What O’Sullivan overlooks is that there are some equally big positives to “shadow diagnoses” – especially as our society runs on such strongly capitalist lines. When a large proportion of the population starts to experience the same disablement, it becomes economically worthwhile for employers or other authorities to address the problem. To put it another way: If we get a rise in “shadow diagnoses” then we also get a rise in “shadow treatments” – accommodations made in the workplace/society that mean everybody can thrive. As Macaskill puts it:  

“Accommodations then are not about accommodating something intrinsically negative; they're about accommodating something intrinsically different so that it doesn't have to be negative.” 

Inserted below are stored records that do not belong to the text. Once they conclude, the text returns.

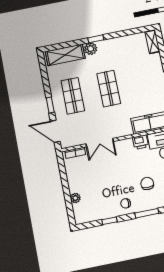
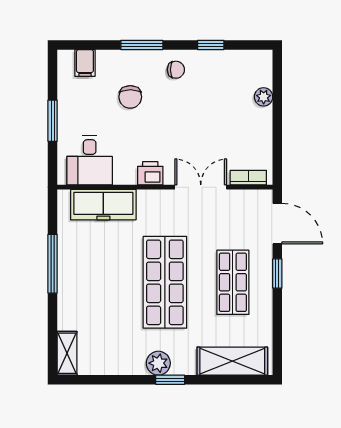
plant: (91, 49) -> (158, 363), moved
shop shelf: (109, 89) -> (165, 282), width x1.43, depth x1.36
printer: (141, 142) -> (150, 173), moved

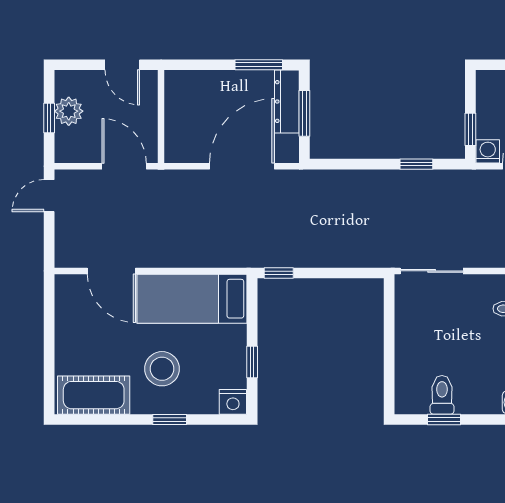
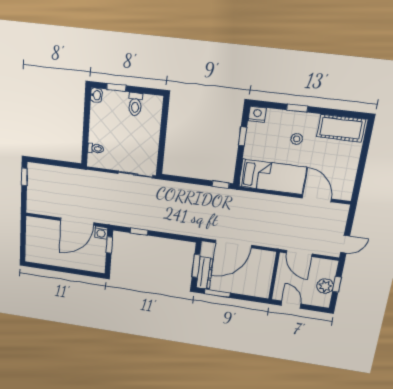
stool: (162, 369) -> (297, 139), width x0.53, depth x0.53
window: (444, 419) -> (116, 87), moved

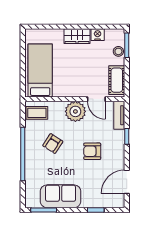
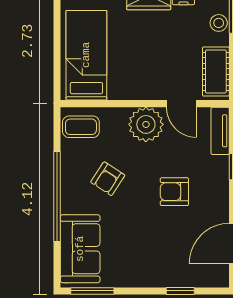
sofa: (61, 196) -> (80, 249), moved, turned 90

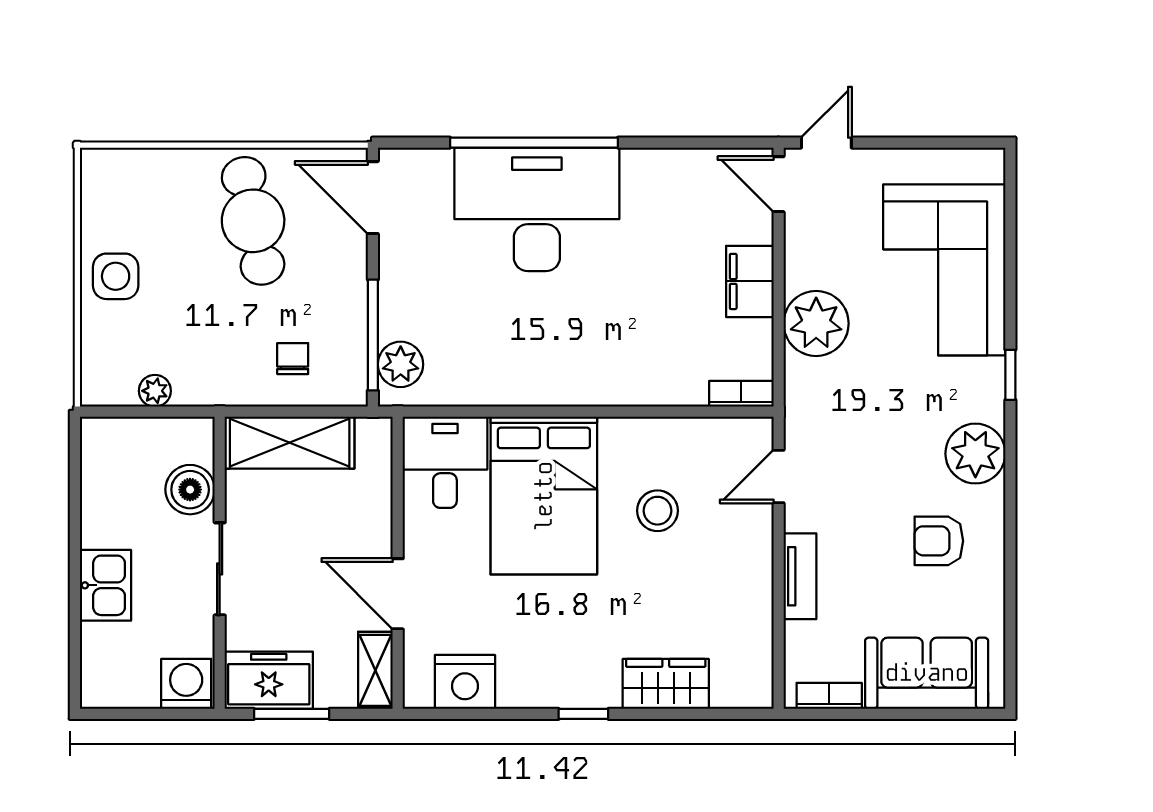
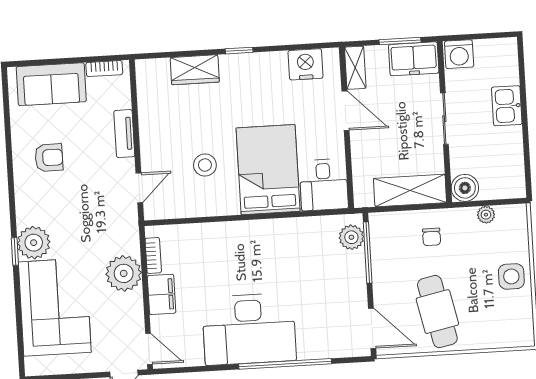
desk: (537, 209) -> (249, 329), moved
chair: (293, 359) -> (432, 237), moved
bookcase: (741, 394) -> (153, 255), moved, turned -90
plant: (975, 454) -> (34, 243), moved
boiler: (190, 490) -> (465, 188), moved

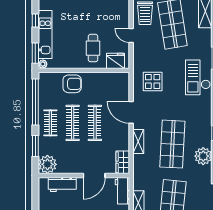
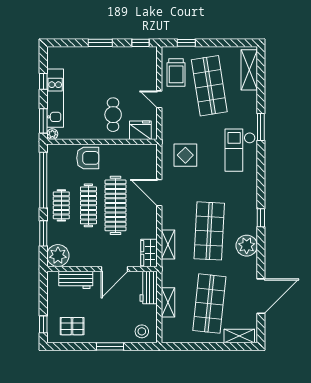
clothes rail: (95, 123) -> (116, 205), width x1.37, depth x1.31
shelving: (138, 141) -> (168, 244), moved

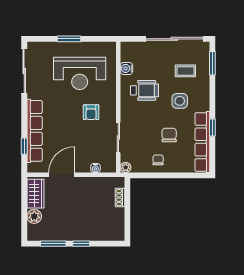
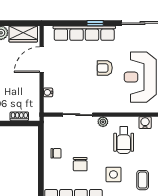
armchair: (91, 112) -> (105, 68), moved
chair: (169, 135) -> (80, 164), turned 90
window: (24, 146) -> (95, 23), moved
plant: (126, 167) -> (103, 122), moved
door: (62, 175) -> (42, 60), swing flipped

This can be seen already in many primary schools: where once it was the exception (and highly stigmatised) for a child to wear noise cancelling headphones, they are now routinely made available to all students, regardless of neurotype. This means not only that stigma is reduced for the one or two students who may be highly dependent on headphones, but it also means that many more children can benefit from a break from the deleterious effects of constant noise. 

When I read in O’Sullivan’s book that a lot more people are asking for diagnoses, what I hear is that a lot more people are asking for help. I suspect the rise in people identifying as neurodivergent reflects a latent cry of “Stop the world, I want to get off!” This is not to say that those coming forward are not autistic or do not have ADHD (or other neurodivergence) but simply that if our societies were gentler and more cohesive, fewer people with these conditions would need to reach for the “sick role” in order to get by.  

Perhaps counter-intuitively, if we want the number of people asking for the “sick role” to decrease, we actually need to be diagnosing more people! In this way, we push our capitalist society towards adopting “shadow-treatments” – adopting certain accommodations in our schools and workplaces as part of the norm. When this happens, there are benefits not only for neurodivergent people, but for everybody.